Castle Ruins and Paleolithic Art
At the town of Pocinho you have a choice of shore excursions. Visit Castelo Rodrigo, a medieval hilltop village with a turbulent history, where battles were once fought against Moors and Spanish rule; the empty ruins of its 13th-century palace still stand guard over the walled town with its churches, Manueline pillory, cistern, and panoramic vistas. Alternatively, travel to the Museu do Côa in the Vale do Côa Archaelogical Park, for stunning exhibits of rock art from the valley's Paleolithic era, discovered in the 1990s when excavations began for a Côa River dam; unlike cave art found in other parts of Europe, the thousands of petroglyphs in the Côa region were created in the open air by the valley's earliest inhabitants, and the museum explores their mystery through state-of-the-art multimedia exhibits. Return to the riverboat for lunch and sail back to Pinhão, arriving this evening.

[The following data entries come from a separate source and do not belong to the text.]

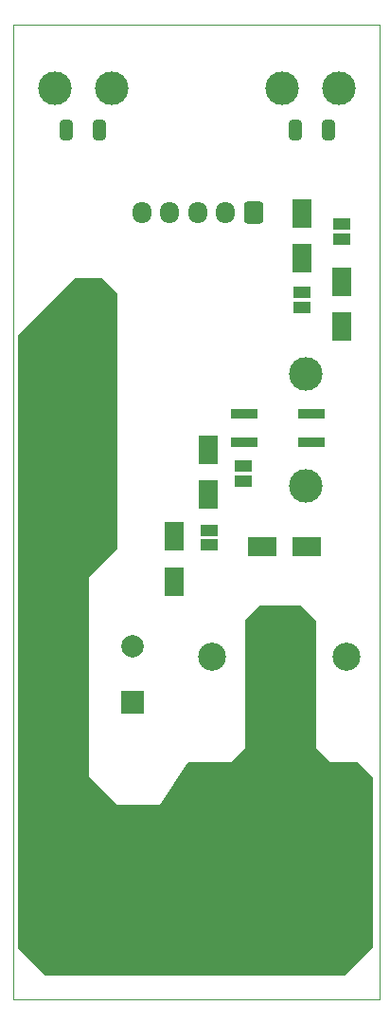
<source format=gbr>
%TF.GenerationSoftware,KiCad,Pcbnew,6.0.11+dfsg-1*%
%TF.CreationDate,2024-01-27T16:44:02+03:00*%
%TF.ProjectId,power,706f7765-722e-46b6-9963-61645f706362,rev?*%
%TF.SameCoordinates,Original*%
%TF.FileFunction,Soldermask,Bot*%
%TF.FilePolarity,Negative*%
%FSLAX46Y46*%
G04 Gerber Fmt 4.6, Leading zero omitted, Abs format (unit mm)*
G04 Created by KiCad (PCBNEW 6.0.11+dfsg-1) date 2024-01-27 16:44:02*
%MOMM*%
%LPD*%
G01*
G04 APERTURE LIST*
G04 Aperture macros list*
%AMRoundRect*
0 Rectangle with rounded corners*
0 $1 Rounding radius*
0 $2 $3 $4 $5 $6 $7 $8 $9 X,Y pos of 4 corners*
0 Add a 4 corners polygon primitive as box body*
4,1,4,$2,$3,$4,$5,$6,$7,$8,$9,$2,$3,0*
0 Add four circle primitives for the rounded corners*
1,1,$1+$1,$2,$3*
1,1,$1+$1,$4,$5*
1,1,$1+$1,$6,$7*
1,1,$1+$1,$8,$9*
0 Add four rect primitives between the rounded corners*
20,1,$1+$1,$2,$3,$4,$5,0*
20,1,$1+$1,$4,$5,$6,$7,0*
20,1,$1+$1,$6,$7,$8,$9,0*
20,1,$1+$1,$8,$9,$2,$3,0*%
G04 Aperture macros list end*
%TA.AperFunction,Profile*%
%ADD10C,0.100000*%
%TD*%
%ADD11C,3.000000*%
%ADD12RoundRect,0.250000X0.600000X0.725000X-0.600000X0.725000X-0.600000X-0.725000X0.600000X-0.725000X0*%
%ADD13O,1.700000X1.950000*%
%ADD14R,2.000000X2.000000*%
%ADD15C,2.000000*%
%ADD16C,2.500000*%
%ADD17R,1.500000X1.000000*%
%ADD18R,1.800000X2.500000*%
%ADD19R,2.500000X1.800000*%
%ADD20RoundRect,0.250000X0.325000X0.650000X-0.325000X0.650000X-0.325000X-0.650000X0.325000X-0.650000X0*%
%ADD21R,2.400000X0.900000*%
G04 APERTURE END LIST*
D10*
X234198000Y-111156000D02*
X266998000Y-111156000D01*
X266998000Y-111156000D02*
X266998000Y-24256000D01*
X266998000Y-24256000D02*
X234198000Y-24256000D01*
X234198000Y-24256000D02*
X234198000Y-111156000D01*
D11*
%TO.C,P3*%
X242978000Y-29906000D03*
X237898000Y-29906000D03*
%TD*%
%TO.C,P1*%
X237898000Y-105506000D03*
X242978000Y-105506000D03*
%TD*%
D12*
%TO.C,J1*%
X255672000Y-41028000D03*
D13*
X253172000Y-41028000D03*
X250672000Y-41028000D03*
X248172000Y-41028000D03*
X245672000Y-41028000D03*
%TD*%
D14*
%TO.C,C1*%
X244877000Y-84670677D03*
D15*
X244877000Y-79670677D03*
%TD*%
D11*
%TO.C,P4*%
X263298000Y-29906000D03*
X258218000Y-29906000D03*
%TD*%
%TO.C,P2*%
X253138000Y-105506000D03*
X258218000Y-105506000D03*
X263298000Y-105506000D03*
%TD*%
D16*
%TO.C,K1*%
X263958000Y-80598000D03*
X251958000Y-80598000D03*
X257958000Y-78598000D03*
X263958000Y-92798000D03*
X251958000Y-92798000D03*
%TD*%
D11*
%TO.C,TR1*%
X240344000Y-50386000D03*
X240344000Y-70386000D03*
X260344000Y-65386000D03*
X260344000Y-55386000D03*
%TD*%
D17*
%TO.C,JP4*%
X263546000Y-43329000D03*
X263546000Y-42029000D03*
%TD*%
D18*
%TO.C,D2*%
X251608000Y-66142000D03*
X251608000Y-62142000D03*
%TD*%
D19*
%TO.C,D1*%
X260472000Y-70800000D03*
X256472000Y-70800000D03*
%TD*%
D18*
%TO.C,D3*%
X248560000Y-73889000D03*
X248560000Y-69889000D03*
%TD*%
%TO.C,D5*%
X259990000Y-41060000D03*
X259990000Y-45060000D03*
%TD*%
D17*
%TO.C,JP1*%
X254783000Y-63619000D03*
X254783000Y-64919000D03*
%TD*%
D20*
%TO.C,C2*%
X241907000Y-33662000D03*
X238957000Y-33662000D03*
%TD*%
D18*
%TO.C,D4*%
X263546000Y-47156000D03*
X263546000Y-51156000D03*
%TD*%
D21*
%TO.C,BD1*%
X254831000Y-61455000D03*
X254831000Y-58955000D03*
X260831000Y-58955000D03*
X260831000Y-61455000D03*
%TD*%
D17*
%TO.C,JP2*%
X251735000Y-69334000D03*
X251735000Y-70634000D03*
%TD*%
D20*
%TO.C,C3*%
X262354000Y-33662000D03*
X259404000Y-33662000D03*
%TD*%
D17*
%TO.C,JP3*%
X259990000Y-49425000D03*
X259990000Y-48125000D03*
%TD*%
G36*
X242225931Y-46890002D02*
G01*
X242246905Y-46906905D01*
X243443095Y-48103095D01*
X243477121Y-48165407D01*
X243480000Y-48192190D01*
X243480000Y-70947810D01*
X243459998Y-71015931D01*
X243443095Y-71036905D01*
X240952812Y-73527188D01*
X240940000Y-73550650D01*
X240940000Y-91301885D01*
X240947530Y-91327530D01*
X243467188Y-93847188D01*
X243490650Y-93860000D01*
X247271885Y-93860000D01*
X247292305Y-93854004D01*
X247297219Y-93849172D01*
X249792595Y-90106108D01*
X249847024Y-90060523D01*
X249897433Y-90050000D01*
X253621885Y-90050000D01*
X253647530Y-90042470D01*
X254897188Y-88792812D01*
X254910000Y-88769350D01*
X254910000Y-77402190D01*
X254930002Y-77334069D01*
X254946905Y-77313095D01*
X256143095Y-76116905D01*
X256205407Y-76082879D01*
X256232190Y-76080000D01*
X259937810Y-76080000D01*
X260005931Y-76100002D01*
X260026905Y-76116905D01*
X261223095Y-77313095D01*
X261257121Y-77375407D01*
X261260000Y-77402190D01*
X261260000Y-88761885D01*
X261267530Y-88787530D01*
X262517188Y-90037188D01*
X262540650Y-90050000D01*
X265017810Y-90050000D01*
X265085931Y-90070002D01*
X265106905Y-90086905D01*
X266303095Y-91283095D01*
X266337121Y-91345407D01*
X266340000Y-91372190D01*
X266340000Y-106507810D01*
X266319998Y-106575931D01*
X266303095Y-106596905D01*
X263836905Y-109063095D01*
X263774593Y-109097121D01*
X263747810Y-109100000D01*
X237182190Y-109100000D01*
X237114069Y-109079998D01*
X237093095Y-109063095D01*
X234626905Y-106596905D01*
X234592879Y-106534593D01*
X234590000Y-106507810D01*
X234590000Y-52002190D01*
X234610002Y-51934069D01*
X234626905Y-51913095D01*
X239633095Y-46906905D01*
X239695407Y-46872879D01*
X239722190Y-46870000D01*
X242157810Y-46870000D01*
X242225931Y-46890002D01*
G37*
M02*

</source>
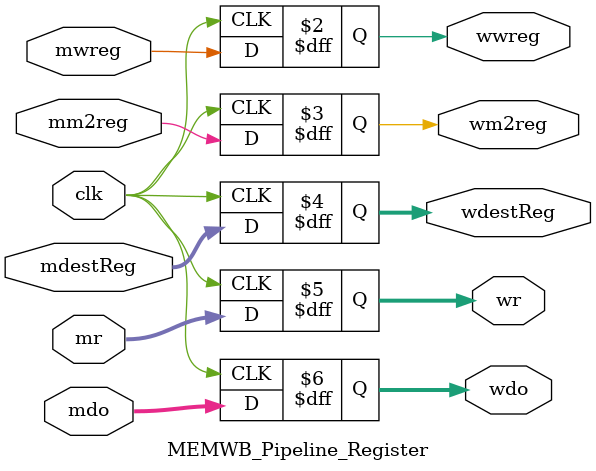
<source format=v>
`timescale 1ns / 1ps


module MEMWB_Pipeline_Register(
clk, 
mwreg, 
mm2reg, 
mdestReg, 
mr, 
mdo, 
wwreg, 
wm2reg, 
wdestReg, 
wr, 
wdo
    );
   
    input clk;
    input mwreg;
    input mm2reg;
    input[4:0] mdestReg;
    input[31:0] mr;
    input[31:0] mdo;
    
    output wwreg;
    output wm2reg;
    output[4:0] wdestReg;
    output[31:0] wr;
    output[31:0] wdo;
    reg wwreg;
    reg wm2reg;
    reg[4:0] wdestReg;
    reg[31:0] wr;
    reg[31:0] wdo;
    
    always @(posedge clk) begin
        wwreg = mwreg;
        wm2reg = mm2reg;
        wdestReg = mdestReg;
        wr = mr;
        wdo = mdo;
    end      
    
endmodule

</source>
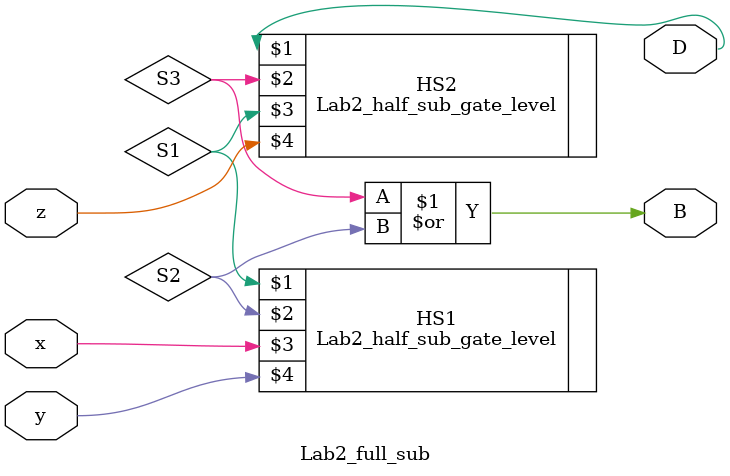
<source format=v>
module Lab2_full_sub(output D, B, input x, y, z);
wire S1,S2,S3;
Lab2_half_sub_gate_level HS1( S1,S2, x,y);
Lab2_half_sub_gate_level HS2( D,S3,  S1,z);
or G1(B,S3,S2);
endmodule 


</source>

Mateus Palace or Vinho Verde & Amarante
Your choice of excursions this morning includes a walking tour of Pinhão and its exquisite early-20th century train station, adorned with blue-painted tiles (azulejos) depicting scenes of everyday life in the winemaking region; or a vigorous hike in the hilltop vineyards with striking views of the town and river. Sail to Régua, and drive to Vila Real for a visit to 18th-century Mateus Palace, a lavish Baroque residence designed by Nicolau Nasoni, now a museum with period furnishings and artwork, a heraldic hall, formal gardens, a winery, and a chapel with tombs and reliquaries. Begin the return trip to Porto, and dock overnight in this verdant wine country, where some traditional farms grow vines on pergolas and fences so high the grapes must be harvested with ladders.
Guimarães to Gaia
Explore the medieval town of Guimarães, known as the “Cradle City; the kingdom of Portugal was born here after a famous battle in 1128. The city center, a UNESCO World Heritage site, offers a wealth of architectural treasures, including the ruined Castle of Guimãraes, with its tempestuous history and sweeping views, the opulent Palace of the Dukes of Braganza, lush with 17th-century furnishings and tapestries, and the 13th-century Church of São Miguel do Castelo. Arrive late afternoon in Porto and cross the river to Vila Nova de Gaia, the destination of wines shipped from the vineyards, and home to many Port wine warehouses and cellars; visit one of its "caves" for a tour and tasting, and toast the end of your Douro River journey. Join us this evening for a farewell reception and dinner aboard ship.
Tour ends 8:00 AM. Disembark and fly home anytime. A transfer is included from your riverboat to Porto Airport. Allow at least 3 hours for flight check-in.